> **What the exercise asks**
Give back, unchanged, the line containing "de piso complet" and every line after it up to the end of the listing.

> **Exercise material**
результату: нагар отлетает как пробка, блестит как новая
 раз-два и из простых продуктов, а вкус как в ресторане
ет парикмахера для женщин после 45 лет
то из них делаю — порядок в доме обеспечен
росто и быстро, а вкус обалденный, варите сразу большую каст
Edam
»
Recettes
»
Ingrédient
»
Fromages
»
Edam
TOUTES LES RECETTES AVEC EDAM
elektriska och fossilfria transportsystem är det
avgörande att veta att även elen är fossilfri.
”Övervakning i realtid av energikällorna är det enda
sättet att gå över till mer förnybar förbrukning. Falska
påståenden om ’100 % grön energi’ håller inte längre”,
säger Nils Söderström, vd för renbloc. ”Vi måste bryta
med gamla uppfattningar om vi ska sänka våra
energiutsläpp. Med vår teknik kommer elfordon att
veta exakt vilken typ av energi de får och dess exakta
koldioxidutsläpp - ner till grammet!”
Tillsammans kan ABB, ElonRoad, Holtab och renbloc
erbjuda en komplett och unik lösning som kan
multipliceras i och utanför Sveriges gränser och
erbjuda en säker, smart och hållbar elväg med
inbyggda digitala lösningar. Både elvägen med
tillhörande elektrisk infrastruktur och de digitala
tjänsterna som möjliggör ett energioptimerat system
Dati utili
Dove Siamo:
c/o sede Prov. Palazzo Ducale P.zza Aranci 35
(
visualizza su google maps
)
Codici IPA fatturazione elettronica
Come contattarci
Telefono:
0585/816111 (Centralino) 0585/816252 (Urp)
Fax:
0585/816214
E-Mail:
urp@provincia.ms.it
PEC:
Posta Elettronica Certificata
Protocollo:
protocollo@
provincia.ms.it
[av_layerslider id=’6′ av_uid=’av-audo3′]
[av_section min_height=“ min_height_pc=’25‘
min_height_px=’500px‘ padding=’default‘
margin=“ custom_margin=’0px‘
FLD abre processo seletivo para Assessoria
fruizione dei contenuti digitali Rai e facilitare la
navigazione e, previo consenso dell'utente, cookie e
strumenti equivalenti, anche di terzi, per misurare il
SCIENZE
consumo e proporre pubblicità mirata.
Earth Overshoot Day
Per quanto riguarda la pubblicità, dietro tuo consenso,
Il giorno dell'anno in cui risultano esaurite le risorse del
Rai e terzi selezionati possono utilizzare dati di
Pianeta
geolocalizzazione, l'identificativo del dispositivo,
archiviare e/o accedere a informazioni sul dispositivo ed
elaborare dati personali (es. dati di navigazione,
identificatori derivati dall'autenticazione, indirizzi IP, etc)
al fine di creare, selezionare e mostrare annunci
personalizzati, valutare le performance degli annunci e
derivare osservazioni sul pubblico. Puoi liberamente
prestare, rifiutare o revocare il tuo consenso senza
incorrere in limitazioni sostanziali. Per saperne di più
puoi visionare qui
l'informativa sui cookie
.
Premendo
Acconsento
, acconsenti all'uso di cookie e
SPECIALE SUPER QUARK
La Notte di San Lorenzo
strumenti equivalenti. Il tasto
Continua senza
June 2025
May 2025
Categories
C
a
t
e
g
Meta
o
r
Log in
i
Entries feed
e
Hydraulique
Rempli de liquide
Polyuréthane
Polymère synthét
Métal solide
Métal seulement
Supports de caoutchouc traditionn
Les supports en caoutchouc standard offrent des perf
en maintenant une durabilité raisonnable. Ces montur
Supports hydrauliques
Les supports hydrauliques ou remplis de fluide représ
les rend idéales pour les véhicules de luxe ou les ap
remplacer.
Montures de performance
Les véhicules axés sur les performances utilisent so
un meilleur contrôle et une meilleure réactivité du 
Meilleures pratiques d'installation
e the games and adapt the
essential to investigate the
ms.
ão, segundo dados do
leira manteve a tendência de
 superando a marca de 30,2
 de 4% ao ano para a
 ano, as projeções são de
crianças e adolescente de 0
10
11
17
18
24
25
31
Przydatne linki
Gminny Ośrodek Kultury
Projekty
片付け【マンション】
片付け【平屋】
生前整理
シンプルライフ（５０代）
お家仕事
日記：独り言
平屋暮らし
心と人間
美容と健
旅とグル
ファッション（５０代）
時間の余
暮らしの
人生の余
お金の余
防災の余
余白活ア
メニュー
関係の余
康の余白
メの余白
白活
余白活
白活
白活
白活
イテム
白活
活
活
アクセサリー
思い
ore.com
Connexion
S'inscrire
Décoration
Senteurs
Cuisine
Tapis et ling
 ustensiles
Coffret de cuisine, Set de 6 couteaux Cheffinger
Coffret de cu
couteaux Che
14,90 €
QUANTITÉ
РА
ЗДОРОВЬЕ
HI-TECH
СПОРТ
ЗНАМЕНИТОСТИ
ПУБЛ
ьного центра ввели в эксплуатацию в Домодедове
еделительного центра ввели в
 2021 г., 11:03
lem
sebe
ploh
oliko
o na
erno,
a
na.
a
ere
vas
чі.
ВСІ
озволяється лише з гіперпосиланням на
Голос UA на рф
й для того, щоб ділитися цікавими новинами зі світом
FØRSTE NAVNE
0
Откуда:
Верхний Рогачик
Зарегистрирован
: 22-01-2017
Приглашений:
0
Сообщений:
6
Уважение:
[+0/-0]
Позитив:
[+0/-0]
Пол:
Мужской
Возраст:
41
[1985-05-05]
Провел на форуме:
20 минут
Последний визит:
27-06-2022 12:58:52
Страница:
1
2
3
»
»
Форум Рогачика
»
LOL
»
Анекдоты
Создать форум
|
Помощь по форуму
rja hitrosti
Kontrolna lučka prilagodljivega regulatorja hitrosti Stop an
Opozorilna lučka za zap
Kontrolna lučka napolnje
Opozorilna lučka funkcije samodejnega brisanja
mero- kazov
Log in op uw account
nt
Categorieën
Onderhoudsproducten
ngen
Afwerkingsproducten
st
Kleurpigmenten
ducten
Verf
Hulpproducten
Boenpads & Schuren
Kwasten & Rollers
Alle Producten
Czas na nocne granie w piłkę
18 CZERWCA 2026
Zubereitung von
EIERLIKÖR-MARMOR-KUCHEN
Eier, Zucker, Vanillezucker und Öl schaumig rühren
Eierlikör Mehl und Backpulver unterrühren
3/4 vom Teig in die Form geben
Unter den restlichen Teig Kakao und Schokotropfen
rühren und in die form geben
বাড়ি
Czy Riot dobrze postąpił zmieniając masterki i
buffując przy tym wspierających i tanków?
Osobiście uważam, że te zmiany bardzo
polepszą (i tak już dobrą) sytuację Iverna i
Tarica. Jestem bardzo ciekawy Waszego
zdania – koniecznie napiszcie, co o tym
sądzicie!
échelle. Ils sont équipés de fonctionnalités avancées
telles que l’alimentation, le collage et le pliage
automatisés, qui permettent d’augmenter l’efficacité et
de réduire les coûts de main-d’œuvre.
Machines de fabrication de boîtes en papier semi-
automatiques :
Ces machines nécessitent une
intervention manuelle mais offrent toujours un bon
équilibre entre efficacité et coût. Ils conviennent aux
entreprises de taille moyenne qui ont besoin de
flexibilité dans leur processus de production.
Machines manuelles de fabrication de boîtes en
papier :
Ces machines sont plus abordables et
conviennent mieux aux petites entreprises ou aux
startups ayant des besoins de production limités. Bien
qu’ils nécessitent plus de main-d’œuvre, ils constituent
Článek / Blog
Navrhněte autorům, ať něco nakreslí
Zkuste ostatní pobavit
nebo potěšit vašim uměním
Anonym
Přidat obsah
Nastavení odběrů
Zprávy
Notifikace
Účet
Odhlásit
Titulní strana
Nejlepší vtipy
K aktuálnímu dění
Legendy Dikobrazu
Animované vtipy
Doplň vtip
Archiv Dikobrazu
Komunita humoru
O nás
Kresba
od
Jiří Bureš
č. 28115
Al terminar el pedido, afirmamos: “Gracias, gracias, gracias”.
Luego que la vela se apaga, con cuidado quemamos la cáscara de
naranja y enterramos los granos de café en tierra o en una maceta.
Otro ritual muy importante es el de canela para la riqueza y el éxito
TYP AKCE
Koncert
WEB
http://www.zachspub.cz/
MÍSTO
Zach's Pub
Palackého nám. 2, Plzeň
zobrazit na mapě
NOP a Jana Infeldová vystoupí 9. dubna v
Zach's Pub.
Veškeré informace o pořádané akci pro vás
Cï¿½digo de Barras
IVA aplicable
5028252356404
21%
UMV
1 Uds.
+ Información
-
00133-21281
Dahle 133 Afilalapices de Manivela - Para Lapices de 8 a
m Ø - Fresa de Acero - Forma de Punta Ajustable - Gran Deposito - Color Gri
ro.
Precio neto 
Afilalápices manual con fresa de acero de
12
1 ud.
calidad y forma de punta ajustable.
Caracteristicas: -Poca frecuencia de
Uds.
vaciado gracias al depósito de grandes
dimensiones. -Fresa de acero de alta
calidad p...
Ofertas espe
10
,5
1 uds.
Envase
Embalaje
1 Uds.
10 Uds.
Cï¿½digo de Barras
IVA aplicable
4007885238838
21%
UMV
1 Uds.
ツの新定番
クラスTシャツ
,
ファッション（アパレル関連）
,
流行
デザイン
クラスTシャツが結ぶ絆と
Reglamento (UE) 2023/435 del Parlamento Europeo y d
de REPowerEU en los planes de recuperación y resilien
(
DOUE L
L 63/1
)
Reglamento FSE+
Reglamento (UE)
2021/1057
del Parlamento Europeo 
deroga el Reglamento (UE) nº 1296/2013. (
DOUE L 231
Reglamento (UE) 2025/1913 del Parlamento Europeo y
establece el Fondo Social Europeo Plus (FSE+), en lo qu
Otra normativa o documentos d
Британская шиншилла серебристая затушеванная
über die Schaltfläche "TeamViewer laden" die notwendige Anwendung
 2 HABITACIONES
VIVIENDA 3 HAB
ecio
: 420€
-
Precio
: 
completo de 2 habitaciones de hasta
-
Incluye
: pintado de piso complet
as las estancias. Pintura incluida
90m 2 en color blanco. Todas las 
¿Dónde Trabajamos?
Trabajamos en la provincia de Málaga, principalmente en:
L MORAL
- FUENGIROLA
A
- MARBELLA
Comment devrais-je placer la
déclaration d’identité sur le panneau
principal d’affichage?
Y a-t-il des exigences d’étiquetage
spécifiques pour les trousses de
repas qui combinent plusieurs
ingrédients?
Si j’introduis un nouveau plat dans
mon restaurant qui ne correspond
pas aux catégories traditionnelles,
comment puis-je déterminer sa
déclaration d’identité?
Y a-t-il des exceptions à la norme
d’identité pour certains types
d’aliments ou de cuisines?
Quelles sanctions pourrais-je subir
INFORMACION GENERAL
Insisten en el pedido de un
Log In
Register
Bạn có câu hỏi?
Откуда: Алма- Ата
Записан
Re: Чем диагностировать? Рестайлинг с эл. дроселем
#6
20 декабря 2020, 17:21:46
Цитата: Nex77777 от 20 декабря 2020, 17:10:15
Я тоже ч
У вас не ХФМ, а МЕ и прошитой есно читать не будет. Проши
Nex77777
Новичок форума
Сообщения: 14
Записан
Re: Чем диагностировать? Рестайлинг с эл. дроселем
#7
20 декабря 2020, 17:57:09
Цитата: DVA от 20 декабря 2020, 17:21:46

> **Task solution**
: pintado de piso complet
as las estancias. Pintura incluida
90m 2 en color blanco. Todas las 
¿Dónde Trabajamos?
Trabajamos en la provincia de Málaga, principalmente en:
L MORAL
- FUENGIROLA
A
- MARBELLA
Comment devrais-je placer la
déclaration d’identité sur le panneau
principal d’affichage?
Y a-t-il des exigences d’étiquetage
spécifiques pour les trousses de
repas qui combinent plusieurs
ingrédients?
Si j’introduis un nouveau plat dans
mon restaurant qui ne correspond
pas aux catégories traditionnelles,
comment puis-je déterminer sa
déclaration d’identité?
Y a-t-il des exceptions à la norme
d’identité pour certains types
d’aliments ou de cuisines?
Quelles sanctions pourrais-je subir
INFORMACION GENERAL
Insisten en el pedido de un
Log In
Register
Bạn có câu hỏi?
Откуда: Алма- Ата
Записан
Re: Чем диагностировать? Рестайлинг с эл. дроселем
#6
20 декабря 2020, 17:21:46
Цитата: Nex77777 от 20 декабря 2020, 17:10:15
Я тоже ч
У вас не ХФМ, а МЕ и прошитой есно читать не будет. Проши
Nex77777
Новичок форума
Сообщения: 14
Записан
Re: Чем диагностировать? Рестайлинг с эл. дроселем
#7
20 декабря 2020, 17:57:09
Цитата: DVA от 20 декабря 2020, 17:21:46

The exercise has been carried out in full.